Em que pese a oportunidade de enviar a cópia do documento para uns poucos, em face de à maioria não interessar a leitura, porque já tem firmado o seu ponto de vista, entendi que repassar para advogados e empresários da minha convivência seria conveniente. Afinal, em sendo o Direito contraditório, permitindo às partes expor os seus argumentos, provas e demais conveniências, buscando o convencimento do Judiciário naquilo que for de seu interesse, trata-se, o documento em questão, de oportunidade única.
Mas, não deu certo. Alguns me chamaram de petista, outros de bolsonarista. Um me pediu, encarecidamente, para não mais lhe enviar esse tipo de “lixo” – texto que sequer pelo mesmo foi lido -, enquanto que uma amiga disse, simplesmente: “Querido, estamos em lados opostos”.

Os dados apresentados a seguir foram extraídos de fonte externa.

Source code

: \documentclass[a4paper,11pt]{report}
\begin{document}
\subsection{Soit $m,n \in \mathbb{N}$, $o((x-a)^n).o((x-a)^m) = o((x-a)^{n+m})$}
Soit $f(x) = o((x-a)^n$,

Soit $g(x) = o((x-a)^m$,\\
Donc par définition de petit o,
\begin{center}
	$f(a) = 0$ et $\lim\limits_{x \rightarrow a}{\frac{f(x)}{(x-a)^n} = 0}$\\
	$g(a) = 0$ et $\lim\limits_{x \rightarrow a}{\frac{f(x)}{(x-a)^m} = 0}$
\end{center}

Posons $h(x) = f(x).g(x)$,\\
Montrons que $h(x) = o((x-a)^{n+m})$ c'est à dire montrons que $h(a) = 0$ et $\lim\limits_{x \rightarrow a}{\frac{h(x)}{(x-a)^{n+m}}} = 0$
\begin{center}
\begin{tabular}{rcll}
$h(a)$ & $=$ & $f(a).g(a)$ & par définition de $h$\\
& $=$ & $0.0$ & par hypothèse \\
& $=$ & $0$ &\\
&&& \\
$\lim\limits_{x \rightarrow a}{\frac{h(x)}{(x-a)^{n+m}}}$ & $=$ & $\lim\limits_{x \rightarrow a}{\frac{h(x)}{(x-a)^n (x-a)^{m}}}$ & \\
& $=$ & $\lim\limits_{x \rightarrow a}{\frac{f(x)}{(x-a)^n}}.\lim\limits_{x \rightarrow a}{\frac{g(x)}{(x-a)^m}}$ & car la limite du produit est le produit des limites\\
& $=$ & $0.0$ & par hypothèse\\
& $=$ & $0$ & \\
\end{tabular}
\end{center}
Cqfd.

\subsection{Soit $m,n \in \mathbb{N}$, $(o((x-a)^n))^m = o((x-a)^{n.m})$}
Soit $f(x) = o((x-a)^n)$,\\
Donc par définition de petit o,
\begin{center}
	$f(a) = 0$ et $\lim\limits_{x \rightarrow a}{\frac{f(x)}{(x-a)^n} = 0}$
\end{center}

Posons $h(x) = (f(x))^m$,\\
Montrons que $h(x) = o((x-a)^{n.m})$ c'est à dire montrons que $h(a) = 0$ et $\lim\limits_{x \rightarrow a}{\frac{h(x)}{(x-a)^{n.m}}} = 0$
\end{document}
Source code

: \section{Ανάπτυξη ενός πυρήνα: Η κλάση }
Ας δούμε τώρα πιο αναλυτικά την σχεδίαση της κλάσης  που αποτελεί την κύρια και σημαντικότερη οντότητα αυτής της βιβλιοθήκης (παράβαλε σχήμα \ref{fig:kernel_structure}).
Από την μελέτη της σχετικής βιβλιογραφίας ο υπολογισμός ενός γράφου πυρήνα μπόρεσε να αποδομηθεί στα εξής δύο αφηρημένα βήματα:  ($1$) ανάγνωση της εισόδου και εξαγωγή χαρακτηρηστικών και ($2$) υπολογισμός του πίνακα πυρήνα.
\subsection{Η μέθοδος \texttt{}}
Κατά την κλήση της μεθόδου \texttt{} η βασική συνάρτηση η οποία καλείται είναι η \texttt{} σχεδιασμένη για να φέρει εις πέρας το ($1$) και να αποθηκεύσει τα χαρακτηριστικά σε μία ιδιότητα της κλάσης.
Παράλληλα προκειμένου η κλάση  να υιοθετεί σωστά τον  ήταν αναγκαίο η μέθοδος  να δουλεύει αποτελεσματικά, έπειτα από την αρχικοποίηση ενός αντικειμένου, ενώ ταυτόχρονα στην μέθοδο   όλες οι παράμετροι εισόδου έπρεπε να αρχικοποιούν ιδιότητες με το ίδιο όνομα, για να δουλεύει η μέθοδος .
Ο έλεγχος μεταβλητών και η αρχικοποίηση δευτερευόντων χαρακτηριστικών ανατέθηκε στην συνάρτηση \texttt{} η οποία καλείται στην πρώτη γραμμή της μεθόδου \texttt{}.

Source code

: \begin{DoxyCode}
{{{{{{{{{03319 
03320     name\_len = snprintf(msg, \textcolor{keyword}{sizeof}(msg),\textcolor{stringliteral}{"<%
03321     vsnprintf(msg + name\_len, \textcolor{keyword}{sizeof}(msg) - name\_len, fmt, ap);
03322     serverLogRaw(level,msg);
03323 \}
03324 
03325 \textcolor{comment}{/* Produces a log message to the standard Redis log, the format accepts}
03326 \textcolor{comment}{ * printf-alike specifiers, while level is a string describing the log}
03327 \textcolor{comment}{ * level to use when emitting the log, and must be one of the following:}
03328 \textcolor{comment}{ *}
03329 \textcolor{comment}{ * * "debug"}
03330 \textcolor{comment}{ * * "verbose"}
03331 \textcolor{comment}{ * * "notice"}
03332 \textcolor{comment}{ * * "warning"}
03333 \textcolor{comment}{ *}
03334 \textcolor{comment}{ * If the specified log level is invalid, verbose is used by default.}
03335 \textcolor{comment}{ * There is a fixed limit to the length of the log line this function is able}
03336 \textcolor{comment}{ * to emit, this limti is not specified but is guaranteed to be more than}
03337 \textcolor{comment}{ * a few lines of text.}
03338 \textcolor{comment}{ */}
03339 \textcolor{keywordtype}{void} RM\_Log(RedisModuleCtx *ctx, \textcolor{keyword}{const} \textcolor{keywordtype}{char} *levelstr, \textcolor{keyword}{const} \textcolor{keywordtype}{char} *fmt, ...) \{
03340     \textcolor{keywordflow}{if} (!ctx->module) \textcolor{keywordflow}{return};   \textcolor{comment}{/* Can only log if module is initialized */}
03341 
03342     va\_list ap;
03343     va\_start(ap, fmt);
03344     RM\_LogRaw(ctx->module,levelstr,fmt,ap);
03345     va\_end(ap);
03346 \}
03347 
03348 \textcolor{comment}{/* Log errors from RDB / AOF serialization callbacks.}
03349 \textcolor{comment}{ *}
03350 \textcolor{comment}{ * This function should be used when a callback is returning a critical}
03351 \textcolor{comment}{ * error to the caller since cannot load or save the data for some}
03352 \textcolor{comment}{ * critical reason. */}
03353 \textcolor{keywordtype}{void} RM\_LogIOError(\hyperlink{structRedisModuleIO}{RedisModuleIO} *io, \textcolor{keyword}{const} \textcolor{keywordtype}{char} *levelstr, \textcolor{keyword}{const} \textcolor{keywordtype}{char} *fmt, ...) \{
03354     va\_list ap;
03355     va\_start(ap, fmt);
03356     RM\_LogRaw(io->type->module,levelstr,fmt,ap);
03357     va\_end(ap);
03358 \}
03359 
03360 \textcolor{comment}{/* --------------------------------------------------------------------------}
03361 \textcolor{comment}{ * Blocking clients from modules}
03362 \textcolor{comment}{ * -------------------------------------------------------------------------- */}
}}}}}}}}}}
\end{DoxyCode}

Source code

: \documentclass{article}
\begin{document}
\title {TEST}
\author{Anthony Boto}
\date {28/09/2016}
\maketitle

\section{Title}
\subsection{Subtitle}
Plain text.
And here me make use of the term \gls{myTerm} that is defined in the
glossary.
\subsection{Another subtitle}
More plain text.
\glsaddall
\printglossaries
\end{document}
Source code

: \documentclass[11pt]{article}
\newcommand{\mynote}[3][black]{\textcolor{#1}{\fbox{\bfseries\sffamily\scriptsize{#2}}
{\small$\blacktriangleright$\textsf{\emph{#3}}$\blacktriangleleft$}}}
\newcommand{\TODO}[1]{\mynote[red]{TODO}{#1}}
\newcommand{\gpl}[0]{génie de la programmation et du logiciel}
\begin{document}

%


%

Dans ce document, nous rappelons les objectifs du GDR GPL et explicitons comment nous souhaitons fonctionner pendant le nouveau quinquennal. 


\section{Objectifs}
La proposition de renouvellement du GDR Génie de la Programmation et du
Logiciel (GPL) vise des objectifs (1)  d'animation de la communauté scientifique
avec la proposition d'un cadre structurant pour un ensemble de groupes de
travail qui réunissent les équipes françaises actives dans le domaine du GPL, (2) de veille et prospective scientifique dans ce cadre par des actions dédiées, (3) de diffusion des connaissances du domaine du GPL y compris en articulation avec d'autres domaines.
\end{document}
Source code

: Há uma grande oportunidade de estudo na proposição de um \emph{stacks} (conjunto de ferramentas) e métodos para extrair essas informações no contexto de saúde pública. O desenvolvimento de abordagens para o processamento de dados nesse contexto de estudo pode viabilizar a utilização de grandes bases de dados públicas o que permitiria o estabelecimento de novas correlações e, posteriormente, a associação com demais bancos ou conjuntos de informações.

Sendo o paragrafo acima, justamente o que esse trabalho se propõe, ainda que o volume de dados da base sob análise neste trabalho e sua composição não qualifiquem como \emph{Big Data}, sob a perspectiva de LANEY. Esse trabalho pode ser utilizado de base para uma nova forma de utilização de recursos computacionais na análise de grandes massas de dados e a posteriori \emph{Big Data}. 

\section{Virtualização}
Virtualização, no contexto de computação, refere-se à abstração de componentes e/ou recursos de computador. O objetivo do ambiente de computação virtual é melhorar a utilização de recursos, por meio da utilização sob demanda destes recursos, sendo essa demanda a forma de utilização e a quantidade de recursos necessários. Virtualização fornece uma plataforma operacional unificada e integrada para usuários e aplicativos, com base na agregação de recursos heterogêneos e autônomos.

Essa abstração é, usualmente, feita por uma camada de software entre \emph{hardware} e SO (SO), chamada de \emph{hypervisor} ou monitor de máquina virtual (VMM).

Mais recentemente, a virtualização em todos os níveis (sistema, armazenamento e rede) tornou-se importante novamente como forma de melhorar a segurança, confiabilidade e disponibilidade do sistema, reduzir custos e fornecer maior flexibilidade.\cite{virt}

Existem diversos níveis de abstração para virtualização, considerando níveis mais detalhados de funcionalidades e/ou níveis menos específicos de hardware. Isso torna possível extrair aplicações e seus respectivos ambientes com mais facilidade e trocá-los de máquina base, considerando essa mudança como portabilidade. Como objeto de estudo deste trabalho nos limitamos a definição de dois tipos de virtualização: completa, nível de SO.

Ora, sobre o documento que enviei não emiti nenhum juízo de valor, até porque ainda estava tentando entendê-lo. Também não poderia considerar lixo uma peça elaborada por talentosos procuradores da República e, ademais, não estou de lado nenhum. Sou apenas um curioso das letras e dos temas jurídicos mais instigantes, particularmente da peça que busca incriminar tantas figuras proeminentes de nosso país.
O carismático Fernando Gabeira, carioca do brejo, porque nasceu em Juiz de Fora, e que tem no seu currículo passagens contempladas com fortes emoções, inclusive no tocante ao período posterior a 64, e atualmente é comentarista de telejornais das Rede Globo, contou em entrevista por ele concedida a revista nacional, há alguns anos, que: “alguns acham que eu sou veado; outros acham que eu sou maconheiro e, com bom-humor, completa: e a maioria acha que eu sou maconheiro e veado”. Gabeira esbanja talento, foi deputado federal em quatro legislaturas, eleito pela gente da terra que acolheu a família real na Quinta da Boa Vista, e não está nem um pouco preocupado com o que pensam sobre ele.
O processo de conhecimento das pessoas tem muitas variáveis, sendo influenciado por inúmeros fatores que interagem entre si. A lógica e a razão deveriam estar presentes, mediante a avaliação de dados, argumentos, provas, estudos, pesquisas e o raciocínio, fator preponderante. Se não houver raciocínio, então nenhum argumento terá importância. Mas, no tempo atual, o que parece preponderar é a emoção, temperada pela empatia, a credibilidade – faculdade própria de alguns contadores de histórias -, o meio, a consistência na defesa de argumentos esposados por terceiros, a repetição e outros tantos quesitos. Enfim, como saber? Porque cada um está no seu quadrado.
O país, infelizmente, continua divido em dois lados. Um dia alguém perguntou ao sábio: “Qual é o tamanho de um pedaço de barbante? O sábio, com gentileza, respondeu prontamente: “É o dobro da sua metade”. Este, também, é o tamanho do Brasil, a soma das suas forças em prol de uma sociedade mais justa, mais progressista e capaz de acolher todas as tendências e somá-las em prol de um lugar cada vez melhor para se viver. Complicado? Nem tanto, um verdadeiro líder poderá nos mostrar o caminho. Que ele venha logo, porque está difícil.